Task: Output the data below exactly, down to the last character.

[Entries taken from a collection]
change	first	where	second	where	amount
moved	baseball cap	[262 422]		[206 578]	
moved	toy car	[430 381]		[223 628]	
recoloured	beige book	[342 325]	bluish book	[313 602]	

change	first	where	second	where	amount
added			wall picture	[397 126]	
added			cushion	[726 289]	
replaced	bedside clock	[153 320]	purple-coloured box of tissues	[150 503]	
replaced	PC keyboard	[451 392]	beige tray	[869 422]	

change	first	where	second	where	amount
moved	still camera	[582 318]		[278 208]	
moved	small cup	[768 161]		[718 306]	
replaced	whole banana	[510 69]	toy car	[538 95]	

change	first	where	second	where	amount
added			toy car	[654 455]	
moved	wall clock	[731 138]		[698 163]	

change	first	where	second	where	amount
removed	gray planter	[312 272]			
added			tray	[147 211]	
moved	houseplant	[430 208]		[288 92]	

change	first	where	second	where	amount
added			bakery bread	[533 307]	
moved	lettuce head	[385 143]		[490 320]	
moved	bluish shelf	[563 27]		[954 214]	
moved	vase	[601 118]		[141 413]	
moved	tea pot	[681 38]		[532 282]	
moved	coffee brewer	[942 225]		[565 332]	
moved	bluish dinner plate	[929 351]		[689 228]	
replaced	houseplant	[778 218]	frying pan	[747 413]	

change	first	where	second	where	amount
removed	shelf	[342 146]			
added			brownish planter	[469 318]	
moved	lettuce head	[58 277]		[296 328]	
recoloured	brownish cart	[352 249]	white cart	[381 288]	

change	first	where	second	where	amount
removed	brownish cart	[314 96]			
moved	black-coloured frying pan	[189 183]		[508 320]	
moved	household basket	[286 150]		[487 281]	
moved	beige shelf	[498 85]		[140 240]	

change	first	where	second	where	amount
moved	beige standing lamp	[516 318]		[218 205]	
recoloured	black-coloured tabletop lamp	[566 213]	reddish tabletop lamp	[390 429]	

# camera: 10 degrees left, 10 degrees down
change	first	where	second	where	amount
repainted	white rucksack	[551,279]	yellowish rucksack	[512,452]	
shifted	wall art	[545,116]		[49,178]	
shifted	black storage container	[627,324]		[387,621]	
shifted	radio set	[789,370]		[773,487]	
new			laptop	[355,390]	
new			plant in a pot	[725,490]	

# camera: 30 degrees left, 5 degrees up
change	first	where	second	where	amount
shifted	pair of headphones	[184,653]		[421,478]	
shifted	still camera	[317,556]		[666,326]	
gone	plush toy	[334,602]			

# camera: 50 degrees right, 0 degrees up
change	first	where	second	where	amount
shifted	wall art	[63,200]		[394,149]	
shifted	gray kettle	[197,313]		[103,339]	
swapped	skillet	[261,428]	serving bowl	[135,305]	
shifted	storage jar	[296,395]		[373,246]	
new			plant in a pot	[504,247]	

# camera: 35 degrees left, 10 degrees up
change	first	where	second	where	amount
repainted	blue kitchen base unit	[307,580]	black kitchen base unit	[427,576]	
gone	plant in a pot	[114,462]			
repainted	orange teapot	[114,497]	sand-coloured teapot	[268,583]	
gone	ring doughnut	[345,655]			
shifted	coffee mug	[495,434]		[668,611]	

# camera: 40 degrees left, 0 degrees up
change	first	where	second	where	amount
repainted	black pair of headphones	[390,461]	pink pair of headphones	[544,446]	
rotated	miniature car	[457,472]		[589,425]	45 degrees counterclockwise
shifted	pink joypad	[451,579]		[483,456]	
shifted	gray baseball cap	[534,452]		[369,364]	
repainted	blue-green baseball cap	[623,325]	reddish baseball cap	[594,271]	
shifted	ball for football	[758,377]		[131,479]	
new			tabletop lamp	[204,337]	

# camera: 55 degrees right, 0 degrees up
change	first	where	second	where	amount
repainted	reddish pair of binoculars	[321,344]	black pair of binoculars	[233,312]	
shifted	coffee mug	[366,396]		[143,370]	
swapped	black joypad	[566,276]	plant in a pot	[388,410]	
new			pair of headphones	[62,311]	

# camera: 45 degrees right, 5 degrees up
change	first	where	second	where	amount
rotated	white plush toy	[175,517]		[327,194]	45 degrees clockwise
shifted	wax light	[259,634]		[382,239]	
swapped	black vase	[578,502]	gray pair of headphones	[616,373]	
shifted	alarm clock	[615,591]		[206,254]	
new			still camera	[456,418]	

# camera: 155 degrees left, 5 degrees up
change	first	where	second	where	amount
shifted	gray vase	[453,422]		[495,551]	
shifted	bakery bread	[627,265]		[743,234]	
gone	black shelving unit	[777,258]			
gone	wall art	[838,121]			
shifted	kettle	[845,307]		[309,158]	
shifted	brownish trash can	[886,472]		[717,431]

Response to the exercise:
change	first	where	second	where	amount
moved	baseball cap	[262 422]		[206 578]	
moved	toy car	[430 381]		[223 628]	
recoloured	beige book	[342 325]	bluish book	[313 602]	

change	first	where	second	where	amount
added			wall picture	[397 126]	
added			cushion	[726 289]	
replaced	bedside clock	[153 320]	purple-coloured box of tissues	[150 503]	
replaced	PC keyboard	[451 392]	beige tray	[869 422]	

change	first	where	second	where	amount
moved	still camera	[582 318]		[278 208]	
moved	small cup	[768 161]		[718 306]	
replaced	whole banana	[510 69]	toy car	[538 95]	

change	first	where	second	where	amount
added			toy car	[654 455]	
moved	wall clock	[731 138]		[698 163]	

change	first	where	second	where	amount
removed	gray planter	[312 272]			
added			tray	[147 211]	
moved	houseplant	[430 208]		[288 92]	

change	first	where	second	where	amount
added			bakery bread	[533 307]	
moved	lettuce head	[385 143]		[490 320]	
moved	bluish shelf	[563 27]		[954 214]	
moved	vase	[601 118]		[141 413]	
moved	tea pot	[681 38]		[532 282]	
moved	coffee brewer	[942 225]		[565 332]	
moved	bluish dinner plate	[929 351]		[689 228]	
replaced	houseplant	[778 218]	frying pan	[747 413]	

change	first	where	second	where	amount
removed	shelf	[342 146]			
added			brownish planter	[469 318]	
moved	lettuce head	[58 277]		[296 328]	
recoloured	brownish cart	[352 249]	white cart	[381 288]	

change	first	where	second	where	amount
removed	brownish cart	[314 96]			
moved	black-coloured frying pan	[189 183]		[508 320]	
moved	household basket	[286 150]		[487 281]	
moved	beige shelf	[498 85]		[140 240]	

change	first	where	second	where	amount
moved	beige standing lamp	[516 318]		[218 205]	
recoloured	black-coloured tabletop lamp	[566 213]	reddish tabletop lamp	[390 429]	

# camera: 10 degrees left, 10 degrees down
change	first	where	second	where	amount
repainted	white rucksack	[551,279]	yellowish rucksack	[512,452]	
shifted	wall art	[545,116]		[49,178]	
shifted	black storage container	[627,324]		[387,621]	
shifted	radio set	[789,370]		[773,487]	
new			laptop	[355,390]	
new			plant in a pot	[725,490]	

# camera: 30 degrees left, 5 degrees up
change	first	where	second	where	amount
shifted	pair of headphones	[184,653]		[421,478]	
shifted	still camera	[317,556]		[666,326]	
gone	plush toy	[334,602]			

# camera: 50 degrees right, 0 degrees up
change	first	where	second	where	amount
shifted	wall art	[63,200]		[394,149]	
shifted	gray kettle	[197,313]		[103,339]	
swapped	skillet	[261,428]	serving bowl	[135,305]	
shifted	storage jar	[296,395]		[373,246]	
new			plant in a pot	[504,247]	

# camera: 35 degrees left, 10 degrees up
change	first	where	second	where	amount
repainted	blue kitchen base unit	[307,580]	black kitchen base unit	[427,576]	
gone	plant in a pot	[114,462]			
repainted	orange teapot	[114,497]	sand-coloured teapot	[268,583]	
gone	ring doughnut	[345,655]			
shifted	coffee mug	[495,434]		[668,611]	

# camera: 40 degrees left, 0 degrees up
change	first	where	second	where	amount
repainted	black pair of headphones	[390,461]	pink pair of headphones	[544,446]	
rotated	miniature car	[457,472]		[589,425]	45 degrees counterclockwise
shifted	pink joypad	[451,579]		[483,456]	
shifted	gray baseball cap	[534,452]		[369,364]	
repainted	blue-green baseball cap	[623,325]	reddish baseball cap	[594,271]	
shifted	ball for football	[758,377]		[131,479]	
new			tabletop lamp	[204,337]	

# camera: 55 degrees right, 0 degrees up
change	first	where	second	where	amount
repainted	reddish pair of binoculars	[321,344]	black pair of binoculars	[233,312]	
shifted	coffee mug	[366,396]		[143,370]	
swapped	black joypad	[566,276]	plant in a pot	[388,410]	
new			pair of headphones	[62,311]	

# camera: 45 degrees right, 5 degrees up
change	first	where	second	where	amount
rotated	white plush toy	[175,517]		[327,194]	45 degrees clockwise
shifted	wax light	[259,634]		[382,239]	
swapped	black vase	[578,502]	gray pair of headphones	[616,373]	
shifted	alarm clock	[615,591]		[206,254]	
new			still camera	[456,418]	

# camera: 155 degrees left, 5 degrees up
change	first	where	second	where	amount
shifted	gray vase	[453,422]		[495,551]	
shifted	bakery bread	[627,265]		[743,234]	
gone	black shelving unit	[777,258]			
gone	wall art	[838,121]			
shifted	kettle	[845,307]		[309,158]	
shifted	brownish trash can	[886,472]		[717,431]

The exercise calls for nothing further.